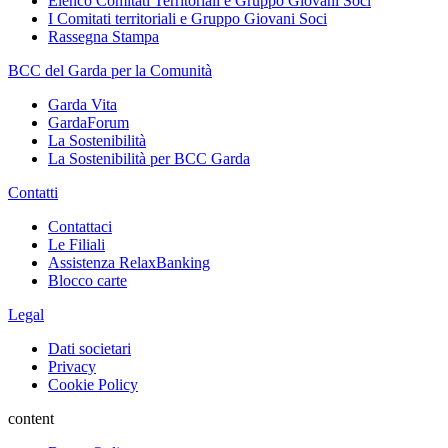
Elenco Comitati Territoriali e Gruppo Giovani Soci
I Comitati territoriali e Gruppo Giovani Soci
Rassegna Stampa
BCC del Garda per la Comunità
Garda Vita
GardaForum
La Sostenibilità
La Sostenibilità per BCC Garda
Contatti
Contattaci
Le Filiali
Assistenza RelaxBanking
Blocco carte
Legal
Dati societari
Privacy
Cookie Policy
content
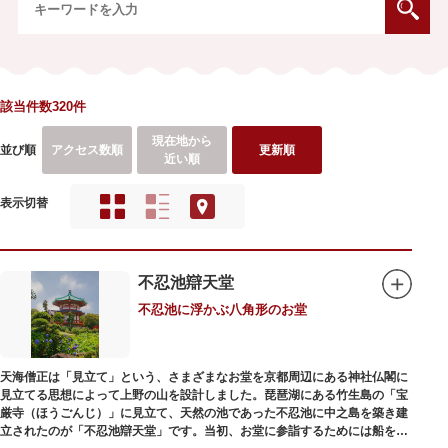
該当件数320件
現在地から
並び順
アクセス数順
更新順
近い順
表示切替
不忍池辯天堂
不忍池に浮かぶ八角形のお堂
天海僧正は「見立て」という、さまざまなお堂を京都周辺にある神社仏閣に
見立てる思想によって上野の山を設計しました。琵琶湖にある竹生島の「宝
厳寺（ほうごんじ）」に見立て、天然の池であった不忍池に中之島を築き建
立されたのが「不忍池辯天堂」です。当初、お堂に参詣するためには船を使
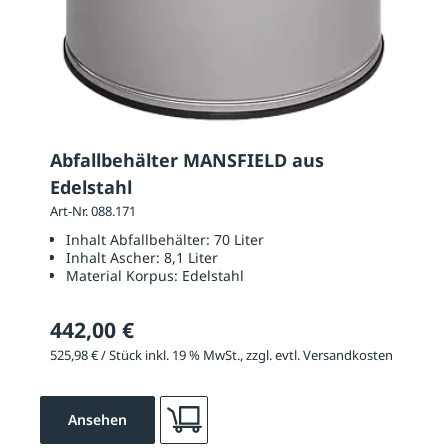
Abfallbehälter MANSFIELD aus
Edelstahl
Art-Nr. 088.171
Inhalt Abfallbehälter:
70 Liter
Inhalt Ascher:
8,1 Liter
Material Korpus:
Edelstahl
442,00 €
525,98 € / Stück inkl. 19 % MwSt., zzgl. evtl. Versandkosten
Ansehen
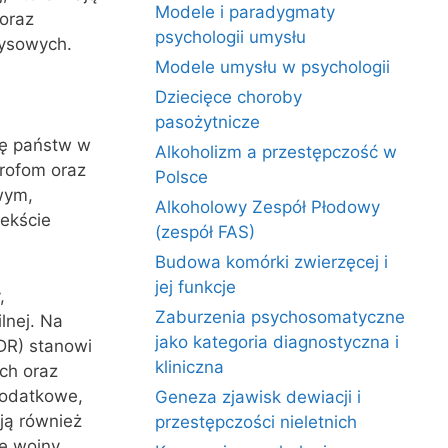
Modele i paradygmaty
 oraz
psychologii umysłu
zysowych.
Modele umysłu w psychologii
Dziecięce choroby
pasożytnicze
cę państw w
Alkoholizm a przestępczość w
rofom oraz
Polsce
wym,
Alkoholowy Zespół Płodowy
ekście
(zespół FAS)
Budowa komórki zwierzęcej i
jej funkcje
,
Zaburzenia psychosomatyczne
lnej. Na
jako kategoria diagnostyczna i
DR) stanowi
kliniczna
ch oraz
Dodatkowe,
Geneza zjawisk dewiacji i
ją również
przestępczości nieletnich
e wojny.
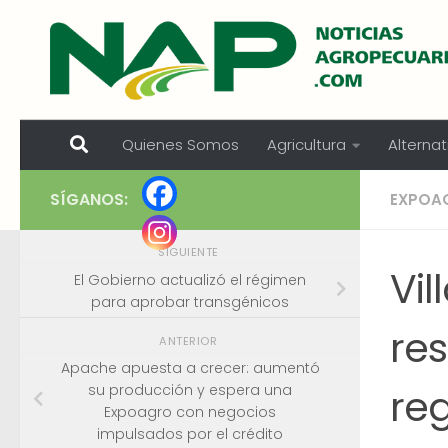
Skip to content
Quienes Somos
Agricultura
Alternat
SÍGANOS:
EXPOA
SIGUIENTE
Vil
El Gobierno actualizó el régimen
para aprobar transgénicos
res
ANTERIOR
Apache apuesta a crecer: aumentó
reg
su producción y espera una
Expoagro con negocios
impulsados por el crédito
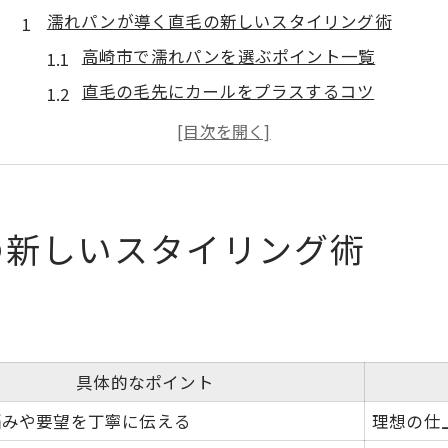
濡れパンが導く直毛の新しいスタイリング術
高崎市で濡れパンを選ぶポイント一覧
直毛の毛先にカールをプラスするコツ
濡れパンが叶える自然な動きの魅力
扱いにくい直毛も濡れパンで簡単セット
朝のスタイリングが楽になる理由
直毛ならではの悩みを濡れパンで解決しよう
の新しいスタイリング術
直毛の悩み別濡れパン効果比較表
動きが出にくい直毛に濡れパンの工夫を
毛先カールで直毛の収まりが変わる秘密
濡れパンで直毛の朝が変わる体験談
具体的なポイント
扱いにくさを感じた時の濡れパン活用法
悩みや要望を丁寧に伝える
理想の仕
髪に動きを与える濡れパン活用法を紹介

##########

_Assigned task_. Go through the records. Copy each line where "Sostenibilità" appears.

_Answer area_.
La Sostenibilità
La Sostenibilità per BCC Garda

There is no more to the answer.